Last week, Prime Minister Boris Johnson said he wanted to see English schools reopen gradually from March 8.

 

Plans for an earlier reopening in Scotland will be helped by the latest UK data which shows Covid case rates are currently well below those in England and Northern Ireland, and also a little lower than in Wales.

But union bosses told The Herald they were concerned about the apparent speed with which changes could take place north of the Border.

They also expressed concern over the lack of proposals for physical distancing among P1-3s.

Seamus Searson, General Secretary at the Scottish Secondary Teachers’ Association, said: “There’s a rub in that the First Minister said initially that everybody should stay in lockdown until the end of February but it’s ok for teachers to go to work.

“Why can’t youngsters do the necessary practical work in March? Why does it have to be from the 22nd of February?

“I would really question why we’re running ahead of England and Northern Ireland, where ministers have, for example, talked about not bringing pupils back until March 8th at the earliest.

“You’re setting people up for schools to go back from February 22 but, for that, transmission rates will have to come down dramatically.

“I really wish there’d been a conversation with the teaching profession before this statement about what can be achieved and what’s necessary to keep everybody in schools safe.”

Ms Sturgeon’s plan will affect more than 160,000 P1-3 youngsters, with a maximum of around 24,000 secondary pupils expected on campus at any one time.

HeraldScotland: Education Secretary John Swinney.Education Secretary John Swinney.

She has also promised a “significant expansion” of testing in schools and nurseries in the coming weeks.

This would cover both staff and senior secondary pupils.

Larry Flanagan, General Secretary at the EIS, said: “Clearly, any school return remains contingent upon continued progress on community suppression of the virus and that is not a given so we need to see infection levels coming down substantially before the return date can be confirmed.”
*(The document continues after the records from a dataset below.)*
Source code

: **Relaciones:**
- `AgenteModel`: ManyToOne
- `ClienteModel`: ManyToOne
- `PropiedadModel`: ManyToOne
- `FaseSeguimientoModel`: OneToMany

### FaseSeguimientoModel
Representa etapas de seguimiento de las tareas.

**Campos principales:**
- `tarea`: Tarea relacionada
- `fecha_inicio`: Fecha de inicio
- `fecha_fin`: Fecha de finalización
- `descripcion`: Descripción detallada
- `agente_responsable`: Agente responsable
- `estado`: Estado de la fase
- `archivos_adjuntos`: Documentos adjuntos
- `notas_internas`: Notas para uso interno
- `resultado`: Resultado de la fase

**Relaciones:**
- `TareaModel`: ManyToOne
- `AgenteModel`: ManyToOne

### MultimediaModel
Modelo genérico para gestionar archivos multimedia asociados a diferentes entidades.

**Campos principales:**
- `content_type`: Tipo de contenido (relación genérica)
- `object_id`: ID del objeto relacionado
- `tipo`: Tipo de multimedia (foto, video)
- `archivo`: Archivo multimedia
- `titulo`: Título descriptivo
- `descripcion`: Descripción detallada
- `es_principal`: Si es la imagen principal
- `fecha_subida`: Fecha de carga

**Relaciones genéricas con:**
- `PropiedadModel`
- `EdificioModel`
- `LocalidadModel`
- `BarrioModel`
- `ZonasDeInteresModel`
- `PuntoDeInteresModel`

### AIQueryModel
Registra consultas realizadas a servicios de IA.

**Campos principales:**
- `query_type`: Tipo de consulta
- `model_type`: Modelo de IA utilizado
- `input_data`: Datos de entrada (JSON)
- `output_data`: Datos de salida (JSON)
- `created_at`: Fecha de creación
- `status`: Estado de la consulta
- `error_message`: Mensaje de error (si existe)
He continued: “Whilst a phased return is a more cautious approach, we are surprised that the First Minister did not discuss the need for physical distancing amongst P1-P3 pupils, given that she clearly stated the new variant impacts on all age groups, whereas previously younger children seemed to be less directly involved in transmission than adults.

“The EIS believes that a blended learning model, i.e. implementing physical distancing, would be a safer strategy to deploy and we would need to see strong scientific evidence to justify the Government’s approach.

“Frankly, in the absence of such evidence, this model creates unnecessary risk for staff and pupils.”

Dr Patrick Roach, NASUWT General Secretary, said: “A package of measures will be needed to secure the confidence of parents and the workforce and should include mandatory guidance on Covid safe working practices in schools that is backed up with inspection and enforcement measures to ensure compliance.”

He added: “The safety of teachers with underlying health conditions or who are clinically extremely vulnerable must also be assured, and the introduction of rotas should also be introduced to provide for effective social distancing.”

The Scottish Government said two metre physical distancing for adults and pupils would be required in secondary schools in the period immediately after any return.

It added that, where necessary, updated guidance and associated mitigations would be published for all relevant settings that allows for the current circumstances and latest scientific advice.

Education Secretary John Swinney said: “A sense of caution underpins the plans unveiled today, but this is essential as we work to return to full-time teaching in schools.”